One subdivision would separate the 32 acres of land that is now the location of Conneaut Lake Park Camperland, near the intersection of Reed Avenue and Route 618, from the main parcel of land that forms the park, Norwood said. The other would form separate parcels totaling approximately 2 acres, with each parcel associated with an existing building in the park and one the location of the water tower.
Norwood said the planning office’s review of the proposed subdivisions had been sent to Summit and Sadsbury townships earlier this month. The review compared the subdivision to the guidelines set by the county’s comprehensive plan as well as the respective municipality’s local ordinances and found that they complied in all significant respects, according to Norwood. As for the future of the park, Norwood, like Dreese, stressed that the office plays an advisory role that allows it no control in such a situation.

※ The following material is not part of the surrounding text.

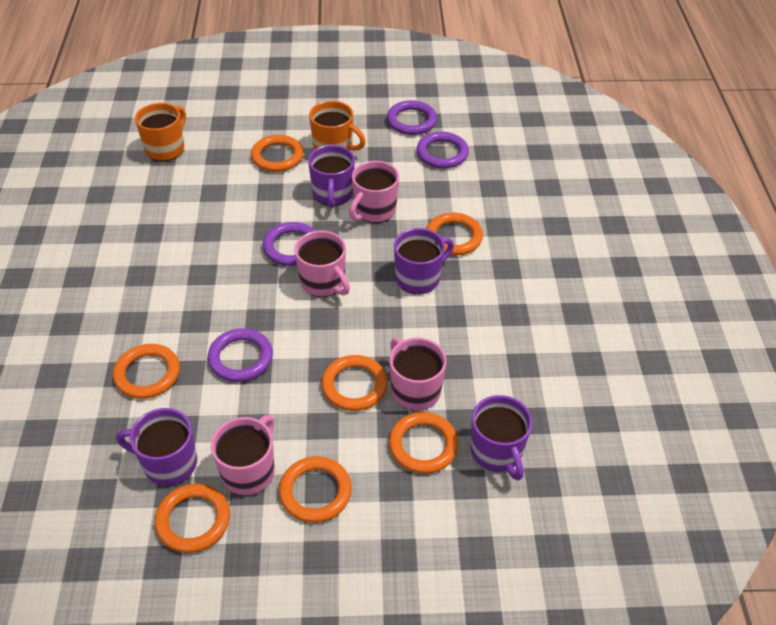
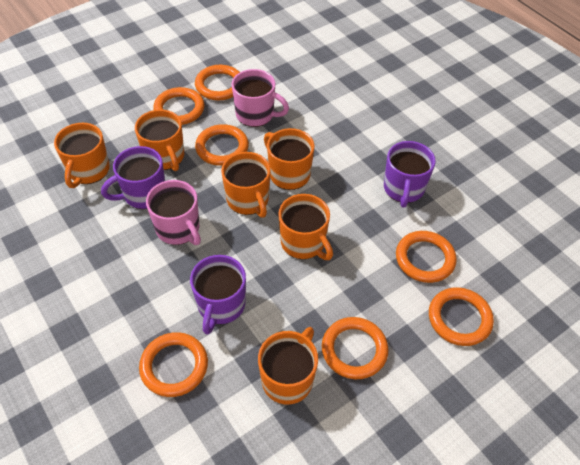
orange mug: 2 -> 6
pink mug: 4 -> 2
purple mug: 4 -> 3
purple ring: 4 -> 0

“I would say that our hands are pretty tied,” Norwood said. “Crawford County has taken the stance that land-use regulations should rely at the local level currently, so if there was to be a requirement, it would come from the local municipalities.”

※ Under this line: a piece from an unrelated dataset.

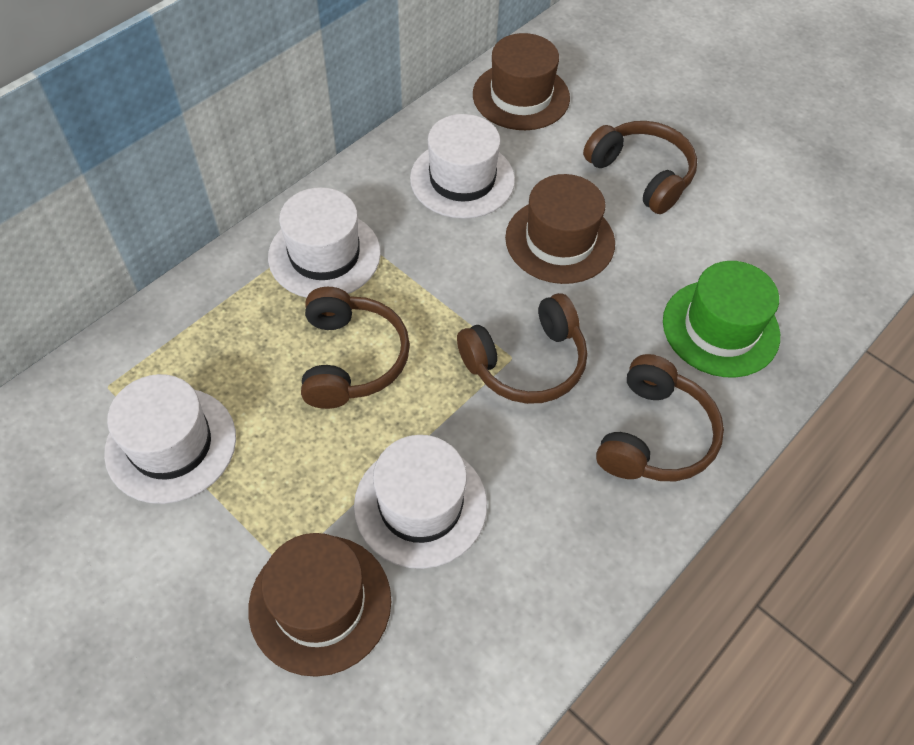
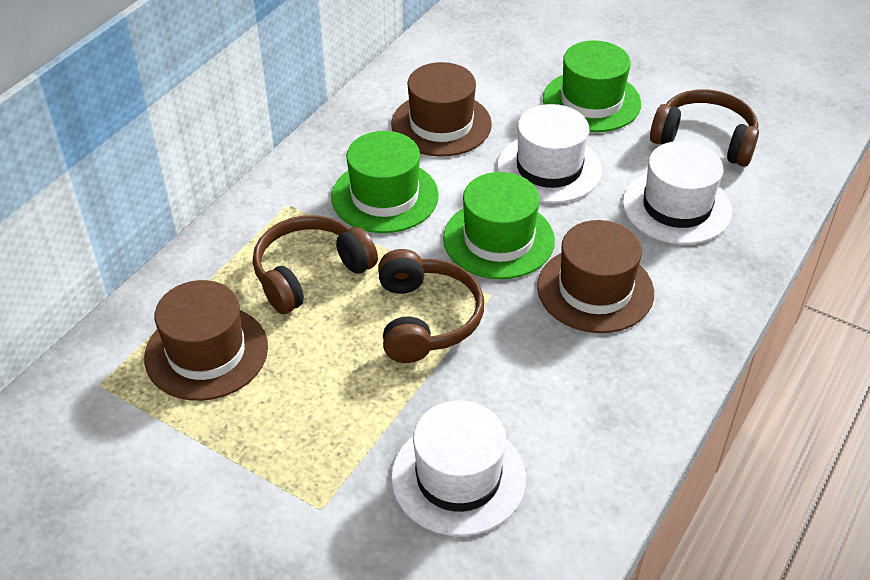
brown headphones: 4 -> 3
green hat: 1 -> 3
white hat: 4 -> 3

But a lawyer for one of those municipalities said that in such a situation, local governments have little recourse as well. Brian Cagle, the attorney for Summit Township, found himself making a similar point at the most recent township meeting when people upset about Joseph’s actions at the park expressed their concerns.
“They were somewhat upset the township wasn’t doing more to stop Keldon Holdings in its plans,” Cagle recalled in an interview Monday. “I tried to explain that the township is very limited in what it can do. The township has to follow its ordinance.”
As long as subdivision requests such as the ones made by Keldon Holdings comply with the ordinance, they have to be granted, according to Cagle.
If local ordinances leave supervisors with little discretion, there’s also little those at the top levels of county government can do, according to county Commissioner Francis Weiderspahn, who attended the Planning Commission meeting on Monday. Commissioner Chairman Eric Henry was also in the audience.
“There isn’t anything that we can do” regarding the concerns raised about Conneaut Lake Park, Weiderspahn said after the meeting.
The unlikely prospect that those at the meeting would be able to address concerns about the park raises the question of why Harris sought the forum to share his letter to Joseph.
“I thought it was good to get our position out in the public domain,” Shannon, Harris’s lawyer, said after the meeting. While no action resulted from the meeting, he added, it demonstrated the strength of community support for maintaining the park in a style similar to its past form.
“These people grew up with Conneaut Lake Park. It’s ingrained in their hearts, so to speak, and they really treasure that place,” Shannon said. “There’s been a big public groundswell, we think, for taking a look at these issues critically and ensuring that Conneaut Lake Park remains open to the public as intended by Mr. Harris.”